REQUIRED TASKS
- 1) Output the passage on markets as information systems word for word, starting with "We're said to" and going on through "system of markets.".
- 2) Finish out the next part of the passage on markets as information systems, picking up after its final sentence.

EXCERPT TO READ
____

From the Perfect to the Imperfect
6. Markets as information systems

We're said to be living in an information age. Have access to information and you're guaranteed success and richness. At least, that's what the media and many a quick-get-rich seminar seem to promise. You'd say that getting a computer with modem would be all you need. So simple life is not. The modern hype furthermore ignores a very sophisticated information system that has been in place for ages. That is the system of markets.

Go back the image of the two islands of supply and demand. In a well-functioning market buyers do not need to know anything of what is happening on the island of supply while the suppliers do not need to know anything about what is happening on the island of demand. The price signals across the divide are all the information they need. An increasing price tells the suppliers and buyers that there is a disequilibrium in the market. Suppliers will read this as an incentive to increase their quantity supplied, and buyers to decrease their quantity demanded. In short, prices constitute the information system in a market economy.

____

DATASET

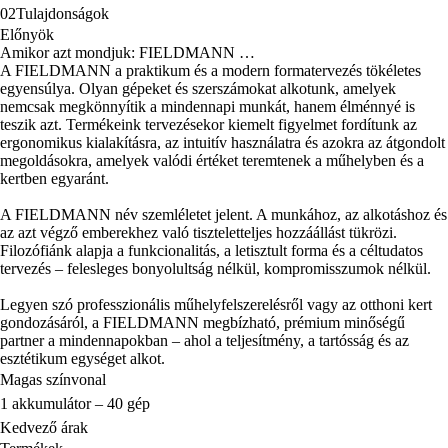
02
Tulajdonságok
Előnyök
Amikor azt mondjuk: FIELDMANN …
A FIELDMANN a praktikum és a modern formatervezés tökéletes
egyensúlya. Olyan gépeket és szerszámokat alkotunk, amelyek
nemcsak megkönnyítik a mindennapi munkát, hanem élménnyé is
teszik azt. Termékeink tervezésekor kiemelt figyelmet fordítunk az
ergonomikus kialakításra, az intuitív használatra és azokra az átgondolt
megoldásokra, amelyek valódi értéket teremtenek a műhelyben és a
kertben egyaránt.
A FIELDMANN név szemléletet jelent. A munkához, az alkotáshoz és
az azt végző emberekhez való tiszteletteljes hozzáállást tükrözi.
Filozófiánk alapja a funkcionalitás, a letisztult forma és a céltudatos
tervezés – felesleges bonyolultság nélkül, kompromisszumok nélkül.
Legyen szó professzionális műhelyfelszerelésről vagy az otthoni kert
gondozásáról, a FIELDMANN megbízható, prémium minőségű
partner a mindennapokban – ahol a teljesítmény, a tartósság és az
esztétikum egységet alkot.
Magas színvonal
1 akkumulátor – 40 gép
Kedvező árak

____

ANSWERS TO THIS EXERCISE
- 1)
We're said to be living in an information age. Have access to information and you're guaranteed success and richness. At least, that's what the media and many a quick-get-rich seminar seem to promise. You'd say that getting a computer with modem would be all you need. So simple life is not. The modern hype furthermore ignores a very sophisticated information system that has been in place for ages. That is the system of markets.

- 2)
Concept Check 4: Economists, when asked what their work is worth, will likely to refer to their salary. Why is that?

Markets provide a lot of information for free. How much should the average person value a three-bedroom house on a quarter-acre lot in Northern New Jersey? Look it up in the paper and see what the market price is. Suppose you know nothing about art, nothing at all, but have a lot of money. How much should you value the Picasso? A good place to start is an auction. Look at what a Picasso fetches at an auction and you know how experts value a Picasso. (This method is not foolproof because one Picasso is not like the other and there may be inexperienced bidders who drive the price above the limit that the experts want to pay.)

However, markets can be too efficient in the distribution of information. Information about the chemical formulation of AZT for AIDS, say, may cost the Wellcome Company in England millions of sterling pounds to produce, but after the drug is created (and the patent for it expires) other companies can reproduce the drug and sell it far below the price that the Wellcome Company charged. The information that the drug embodies, has become a public good: the producer of the information (Wellcome Company) cannot prevent people from acquiring it. The solution to this problem is the patent. This grants the Wellcome Company the property right over the information for a period of 17 years. (A copyright gives the property right over a written text for the author's lifetime plus 50 years.) It can use the information for itself, or sell the information to other companies.

A patent represents the property right over a concept or idea for a limited number of years.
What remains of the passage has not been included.